La Roumanie ferme ses mines pour entrer dans l’Europe

En raison de ses coûts, jugés trop élevés, l’industrie minière roumaine doit massivement se reconvertir afin que le pays puisse espérer intégrer l’Union européenne en 2007. Une évolution menée dans la douleur dans la vallée du Jiu.
Le quartier s’appelle Dallas, mais la vie sur les hauteurs de Vulcan, petite cité minière de la vallée du Jiu, n’a rien d’un feuilleton américain: immeubles troués, routes défoncées, ordures qui s’accumulent au pied des blocs. Constantin, ancien mineur, vit dans un appartement de deux pièces, sans chauffage, ni eau chaude avec ses 9 enfants. Comme lui, des dizaines de milliers de mineurs sont aujourd’hui au chômage après avoir accepté en 1997 d’être «disponibilisé» et de quitter les mines contre l’équivalent d’une année de salaire. «C’était une erreur. Je n’ai trouvé que des boulots de deux mois pour la mairie payés 2,7 millions de lei (65 euros). Qu’est-ce que je peux faire avec 2,7 millions de lei ? C’était un gros mensonge. On a été arnaqué!» Depuis la mise en place du programme gouvernemental de fermeture des mines, le nombre de mineurs dans la vallée est passé de 60 000 en 1989 à 16 000 aujourd’hui, alimentant un chômage qui avoisine les 30%. «Les programmes de reconversion ne marchent pas très bien, reconnaît Carol Schreter, ancien maire de Petrosani (chef-lieu de Jiu). Les mineurs dépendent de l’aide sociale. Très peu d’entre eux ont trouvé du travail et malheureusement beaucoup ont dépassé 40 ans et ce qui est déjà vieux pour retrouver un emploi».

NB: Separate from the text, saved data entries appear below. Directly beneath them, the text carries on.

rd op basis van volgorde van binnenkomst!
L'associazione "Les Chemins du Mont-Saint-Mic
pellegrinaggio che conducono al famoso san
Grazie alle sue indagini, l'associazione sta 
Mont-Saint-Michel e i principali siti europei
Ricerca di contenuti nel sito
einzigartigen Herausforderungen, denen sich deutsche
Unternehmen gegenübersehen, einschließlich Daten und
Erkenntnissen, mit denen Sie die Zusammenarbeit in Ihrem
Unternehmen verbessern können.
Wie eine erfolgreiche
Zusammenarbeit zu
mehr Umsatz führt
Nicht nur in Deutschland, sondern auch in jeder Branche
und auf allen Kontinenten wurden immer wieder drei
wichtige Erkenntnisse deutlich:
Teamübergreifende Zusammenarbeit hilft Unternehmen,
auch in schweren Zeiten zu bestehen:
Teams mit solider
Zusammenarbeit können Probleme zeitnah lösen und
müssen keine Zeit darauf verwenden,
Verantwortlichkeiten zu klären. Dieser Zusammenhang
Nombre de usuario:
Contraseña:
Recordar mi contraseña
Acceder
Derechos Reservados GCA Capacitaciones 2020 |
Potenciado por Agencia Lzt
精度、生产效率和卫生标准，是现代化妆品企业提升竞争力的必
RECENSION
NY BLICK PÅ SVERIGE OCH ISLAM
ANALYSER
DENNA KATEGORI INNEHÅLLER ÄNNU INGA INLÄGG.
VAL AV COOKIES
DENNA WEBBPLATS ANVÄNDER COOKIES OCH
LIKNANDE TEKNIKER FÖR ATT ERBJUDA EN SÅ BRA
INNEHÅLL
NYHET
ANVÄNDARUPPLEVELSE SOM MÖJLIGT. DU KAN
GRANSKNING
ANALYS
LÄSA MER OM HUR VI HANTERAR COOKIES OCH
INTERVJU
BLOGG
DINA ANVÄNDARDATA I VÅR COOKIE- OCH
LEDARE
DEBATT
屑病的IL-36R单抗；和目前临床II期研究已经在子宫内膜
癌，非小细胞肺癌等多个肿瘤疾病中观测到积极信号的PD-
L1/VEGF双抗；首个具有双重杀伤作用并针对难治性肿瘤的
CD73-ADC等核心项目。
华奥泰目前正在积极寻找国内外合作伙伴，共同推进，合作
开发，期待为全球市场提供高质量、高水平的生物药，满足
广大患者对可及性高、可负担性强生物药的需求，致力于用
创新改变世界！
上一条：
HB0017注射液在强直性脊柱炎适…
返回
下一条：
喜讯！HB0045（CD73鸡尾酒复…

La restructuration, condition de l’entrée dans l’UE

Quelques usines textiles se sont bien installées à Petrosani, mais elles offrent moins de 100 euros par mois. Inacceptable pour des mineurs dont le salaire dépasse les 300 euros. Le gouvernement roumain mise donc sur la reconversion de la région. La Banque mondiale finance un programme de 2 millions d’euros (micro-crédits, incubateur d’entreprises…) «Il faut oublier les mines. Nous travaillons sur des alternatives comme le tourisme, l’élevage ou l’exploitation du bois. On peut peut-être exploiter d’autres minéraux dans la vallée, mais pas le charbon», explique Nicolae Turdean, responsable du projet au titre évocateur: «Fermeture des mines et réduction de l’impact social». «Nous exploitons aujourd’hui dix mines dans la vallée du Jiu. Pour être honnête, seules quatre ou cinq peuvent prétendre à la modernisation. Pour les autres, nous allons les fermer progressivement d’ici 2010, de façon à arrêter totalement les subventions», affirme Gavril Baïkan, secrétaire d’Etat à l’Industrie. Car la Commission européenne fait de la restructuration du secteur minier une condition nécessaire à l’adhésion de la Roumanie en 2007. Un nouveau programme de «disponibilisation» «plus ou moins volontaire» est déjà en cours, explique t-on au ministère. A terme, il ne devrait rester que 8000 mineurs dans la vallée du Jiu. «Rien ne peut-être obtenu sans sacrifices, tranche le secrétaire d’Etat. Le pays tout entier doit remplir les critères. Bien sûr, l’industrie des mines est affectée, mais pas plus que les autres industries. Tout le monde doit faire des efforts pour 2007». La «vallée du chagrin», comme la surnomment les Roumains, n’a pas fini d’essuyer ses larmes.